─── DATA FOR PROCESSING ───

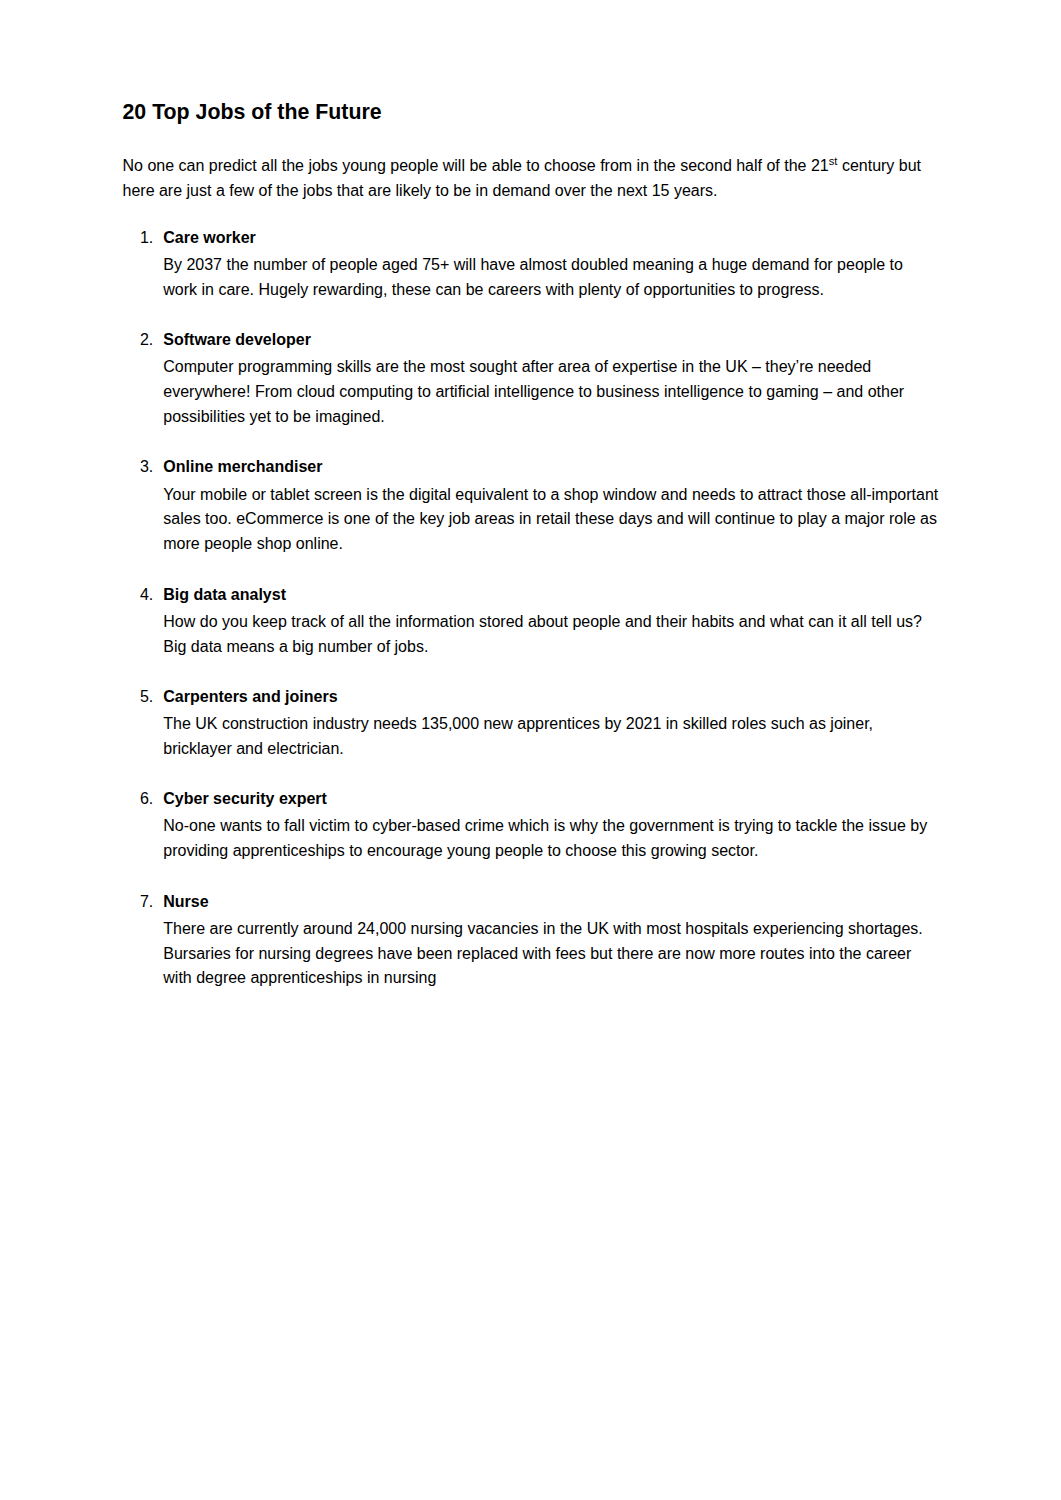20 Top Jobs of the Future
No one can predict all the jobs young people will be able to choose from in the second half of the 21st century but here are just a few of the jobs that are likely to be in demand over the next 15 years.
Care worker
By 2037 the number of people aged 75+ will have almost doubled meaning a huge demand for people to work in care. Hugely rewarding, these can be careers with plenty of opportunities to progress.
Software developer
Computer programming skills are the most sought after area of expertise in the UK – they’re needed everywhere! From cloud computing to artificial intelligence to business intelligence to gaming – and other possibilities yet to be imagined.
Online merchandiser
Your mobile or tablet screen is the digital equivalent to a shop window and needs to attract those all-important sales too. eCommerce is one of the key job areas in retail these days and will continue to play a major role as more people shop online.
Big data analyst
How do you keep track of all the information stored about people and their habits and what can it all tell us? Big data means a big number of jobs.
Carpenters and joiners
The UK construction industry needs 135,000 new apprentices by 2021 in skilled roles such as joiner, bricklayer and electrician.
Cyber security expert
No-one wants to fall victim to cyber-based crime which is why the government is trying to tackle the issue by providing apprenticeships to encourage young people to choose this growing sector.
Nurse
There are currently around 24,000 nursing vacancies in the UK with most hospitals experiencing shortages. Bursaries for nursing degrees have been replaced with fees but there are now more routes into the career with degree apprenticeships in nursing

───

INSTRUCTIONS FOR THE TASK: Every line that contains the string "needs" should be copied from the entries.

COMPLETED TASK:
Your mobile or tablet screen is the digital equivalent to a shop window and needs to attract those all-important sales too. eCommerce is one of the key job areas in retail these days and will continue to play a major role as more people shop online.
The UK construction industry needs 135,000 new apprentices by 2021 in skilled roles such as joiner, bricklayer and electrician.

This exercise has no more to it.